Fricker G, Dubost V, Finsterwald K, Boyer J L
Mount Desert Island Biological Laboratory, Salsbury Cove, ME 04672.
Biochem J. 1994 May 1;299 ( Pt 3)(Pt 3):665-70. doi: 10.1042/bj2990665.
The substrate specificity for the transporter that mediates the hepatic uptake of organic anions in freshly isolated hepatocytes of the elasmobranch little skate (Raja erinacea) was determined for bile salts and bile alcohols. The Na(+)-independent transport system exhibits a substrate specificity, which is different from the specificity of Na(+)-dependent bile salt transport in mammals. Unconjugated and conjugated di- and tri-hydroxylated bile salts inhibit uptake of cholyltaurine and cholate competitively. Inhibition is significantly greater with unconjugated as opposed to glycine- or taurine-conjugated bile salts. However, the number of hydroxyl groups in the steroid moiety of the bile salts has only minor influences on the inhibition by the unconjugated bile salts. Since the transport system seems to represent an archaic organic-anion transport system, other anions, such as dicarboxylates, amino acids and sulphate, were also tested, but had no inhibitory effect on bile salt uptake. To clarify whether bile alcohols, the physiological solutes in skate bile, share this transport system, cholyltaurine transport was studied after addition of 5 beta-cholestane-3 beta,5 alpha,6 beta-triol, 5 alpha-cholestan-3 beta-ol and 5 beta-cholestane-3 alpha, 7 alpha, 12 alpha-triol. These bile alcohols inhibit cholyltaurine uptake non-competitively. In contrast, uptake of 5 beta-cholestane-3 alpha,7 alpha,12 alpha-triol, which is Na(+)-independent, is not inhibited by cholyltaurine. The findings further characterize a Na(+)-independent organic-anion transport system in skate liver cells, which is not shared by bile alcohols and has preference for unconjugated lipophilic bile salts.

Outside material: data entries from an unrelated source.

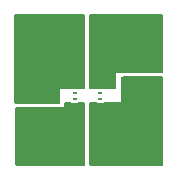
<source format=gbr>
%TF.GenerationSoftware,KiCad,Pcbnew,(6.0.4)*%
%TF.CreationDate,2023-08-09T14:35:33-04:00*%
%TF.ProjectId,MS32,4d533332-2e6b-4696-9361-645f70636258,rev?*%
%TF.SameCoordinates,Original*%
%TF.FileFunction,Copper,L1,Top*%
%TF.FilePolarity,Positive*%
%FSLAX46Y46*%
G04 Gerber Fmt 4.6, Leading zero omitted, Abs format (unit mm)*
G04 Created by KiCad (PCBNEW (6.0.4)) date 2023-08-09 14:35:33*
%MOMM*%
%LPD*%
G01*
G04 APERTURE LIST*
%TA.AperFunction,SMDPad,CuDef*%
%ADD10R,0.300000X0.250000*%
%TD*%
%TA.AperFunction,ComponentPad*%
%ADD11R,1.700000X1.700000*%
%TD*%
%TA.AperFunction,ComponentPad*%
%ADD12O,1.700000X1.700000*%
%TD*%
G04 APERTURE END LIST*
D10*
%TO.P,U1,8,VCC*%
%TO.N,+5V*%
X106850000Y-106850000D03*
%TO.P,U1,7,NC*%
%TO.N,unconnected-(U1-Pad7)*%
X106850000Y-106350000D03*
%TO.P,U1,6,NC*%
%TO.N,unconnected-(U1-Pad6)*%
X106850000Y-105850000D03*
%TO.P,U1,5,-Vo*%
%TO.N,Net-(J2-Pad1)*%
X106850000Y-105350000D03*
%TO.P,U1,4,GND*%
%TO.N,GND*%
X104650000Y-105350000D03*
%TO.P,U1,3,NC*%
%TO.N,unconnected-(U1-Pad3)*%
X104650000Y-105850000D03*
%TO.P,U1,2,NC*%
%TO.N,unconnected-(U1-Pad2)*%
X104650000Y-106350000D03*
%TO.P,U1,1,+Vo*%
%TO.N,Net-(J1-Pad4)*%
X104650000Y-106850000D03*
%TD*%
D11*
%TO.P,J2,1,Pin_1*%
%TO.N,Net-(J2-Pad1)*%
X110850000Y-100325000D03*
D12*
%TO.P,J2,2,Pin_2*%
X110850000Y-102865000D03*
%TO.P,J2,3,Pin_3*%
%TO.N,+5V*%
X110850000Y-105405000D03*
%TO.P,J2,4,Pin_4*%
X110850000Y-107945000D03*
%TO.P,J2,5,Pin_5*%
X110850000Y-110485000D03*
%TD*%
D11*
%TO.P,J1,1,Pin_1*%
%TO.N,GND*%
X100850000Y-100500000D03*
D12*
%TO.P,J1,2,Pin_2*%
X100850000Y-103040000D03*
%TO.P,J1,3,Pin_3*%
X100850000Y-105580000D03*
%TO.P,J1,4,Pin_4*%
%TO.N,Net-(J1-Pad4)*%
X100850000Y-108120000D03*
%TO.P,J1,5,Pin_5*%
X100850000Y-110660000D03*
%TD*%
%TA.AperFunction,Conductor*%
%TO.N,GND*%
G36*
X105492121Y-99170002D02*
G01*
X105538614Y-99223658D01*
X105550000Y-99276000D01*
X105550000Y-105424000D01*
X105529998Y-105492121D01*
X105476342Y-105538614D01*
X105424000Y-105550000D01*
X104930444Y-105550000D01*
X104885648Y-105541089D01*
X104878231Y-105536133D01*
X104819748Y-105524500D01*
X104480252Y-105524500D01*
X104421769Y-105536133D01*
X104414352Y-105541089D01*
X104369556Y-105550000D01*
X103400000Y-105550000D01*
X103400000Y-106624000D01*
X103379998Y-106692121D01*
X103326342Y-106738614D01*
X103274000Y-106750000D01*
X99676000Y-106750000D01*
X99607879Y-106729998D01*
X99561386Y-106676342D01*
X99550000Y-106624000D01*
X99550000Y-99276000D01*
X99570002Y-99207879D01*
X99623658Y-99161386D01*
X99676000Y-99150000D01*
X105424000Y-99150000D01*
X105492121Y-99170002D01*
G37*
%TD.AperFunction*%
%TD*%
%TA.AperFunction,Conductor*%
%TO.N,Net-(J1-Pad4)*%
G36*
X104357967Y-106621235D02*
G01*
X104421769Y-106663867D01*
X104433938Y-106666288D01*
X104433939Y-106666288D01*
X104470992Y-106673658D01*
X104480252Y-106675500D01*
X104819748Y-106675500D01*
X104829008Y-106673658D01*
X104866061Y-106666288D01*
X104866062Y-106666288D01*
X104878231Y-106663867D01*
X104942033Y-106621235D01*
X105012036Y-106600000D01*
X105424000Y-106600000D01*
X105492121Y-106620002D01*
X105538614Y-106673658D01*
X105550000Y-106726000D01*
X105550000Y-111874000D01*
X105529998Y-111942121D01*
X105476342Y-111988614D01*
X105424000Y-112000000D01*
X99726000Y-112000000D01*
X99657879Y-111979998D01*
X99611386Y-111926342D01*
X99600000Y-111874000D01*
X99600000Y-107176000D01*
X99620002Y-107107879D01*
X99673658Y-107061386D01*
X99726000Y-107050000D01*
X103800000Y-107050000D01*
X103800000Y-106726000D01*
X103820002Y-106657879D01*
X103873658Y-106611386D01*
X103926000Y-106600000D01*
X104287964Y-106600000D01*
X104357967Y-106621235D01*
G37*
%TD.AperFunction*%
%TD*%
%TA.AperFunction,Conductor*%
%TO.N,Net-(J2-Pad1)*%
G36*
X112092121Y-99170002D02*
G01*
X112138614Y-99223658D01*
X112150000Y-99276000D01*
X112150000Y-104024000D01*
X112129998Y-104092121D01*
X112076342Y-104138614D01*
X112024000Y-104150000D01*
X108150000Y-104150000D01*
X108150000Y-105424000D01*
X108129998Y-105492121D01*
X108076342Y-105538614D01*
X108024000Y-105550000D01*
X107130444Y-105550000D01*
X107085648Y-105541089D01*
X107078231Y-105536133D01*
X107019748Y-105524500D01*
X106680252Y-105524500D01*
X106621769Y-105536133D01*
X106614352Y-105541089D01*
X106569556Y-105550000D01*
X106026000Y-105550000D01*
X105957879Y-105529998D01*
X105911386Y-105476342D01*
X105900000Y-105424000D01*
X105900000Y-99276000D01*
X105920002Y-99207879D01*
X105973658Y-99161386D01*
X106026000Y-99150000D01*
X112024000Y-99150000D01*
X112092121Y-99170002D01*
G37*
%TD.AperFunction*%
%TD*%
%TA.AperFunction,Conductor*%
%TO.N,+5V*%
G36*
X112092121Y-104470002D02*
G01*
X112138614Y-104523658D01*
X112150000Y-104576000D01*
X112150000Y-111874000D01*
X112129998Y-111942121D01*
X112076342Y-111988614D01*
X112024000Y-112000000D01*
X106026000Y-112000000D01*
X105957879Y-111979998D01*
X105911386Y-111926342D01*
X105900000Y-111874000D01*
X105900000Y-106726000D01*
X105920002Y-106657879D01*
X105973658Y-106611386D01*
X106026000Y-106600000D01*
X106487964Y-106600000D01*
X106557967Y-106621235D01*
X106621769Y-106663867D01*
X106633938Y-106666288D01*
X106633939Y-106666288D01*
X106674184Y-106674293D01*
X106680252Y-106675500D01*
X107019748Y-106675500D01*
X107025816Y-106674293D01*
X107066061Y-106666288D01*
X107066062Y-106666288D01*
X107078231Y-106663867D01*
X107142033Y-106621235D01*
X107212036Y-106600000D01*
X108600000Y-106600000D01*
X108600000Y-104576000D01*
X108620002Y-104507879D01*
X108673658Y-104461386D01*
X108726000Y-104450000D01*
X112024000Y-104450000D01*
X112092121Y-104470002D01*
G37*
%TD.AperFunction*%
%TD*%
M02*

</source>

测定了板鳃亚纲小鳐(Raja erinacea)新鲜分离肝细胞中介导有机阴离子肝摄取的转运体对胆汁盐和胆汁醇的底物特异性。该不依赖于Na⁺的转运系统表现出一种底物特异性,这与哺乳动物中依赖于Na⁺的胆汁盐转运特异性不同。未结合和结合的二羟基和三羟基胆汁盐竞争性抑制牛磺胆酸和胆酸盐的摄取。与甘氨酸或牛磺酸结合的胆汁盐相比,未结合胆汁盐的抑制作用明显更强。然而,胆汁盐甾体部分中的羟基数量对未结合胆汁盐的抑制作用影响较小。由于该转运系统似乎代表一种古老的有机阴离子转运系统,还测试了其他阴离子,如二羧酸盐、氨基酸和硫酸盐,但它们对胆汁盐摄取没有抑制作用。为了阐明板鳃亚纲动物胆汁中的生理溶质胆汁醇是否共享该转运系统,在加入5β-胆甾烷-3β,5α,6β-三醇、5α-胆甾烷-3β-醇和5β-胆甾烷-3α,7α,12α-三醇后研究了牛磺胆酸转运。这些胆汁醇非竞争性抑制牛磺胆酸摄取。相反,不依赖于Na⁺的5β-胆甾烷-3α,7α,12α-三醇的摄取不受牛磺胆酸抑制。这些发现进一步表征了板鳃亚纲动物肝细胞中一种不依赖于Na⁺的有机阴离子转运系统,该系统不被胆汁醇共享,且对未结合的亲脂性胆汁盐具有偏好性。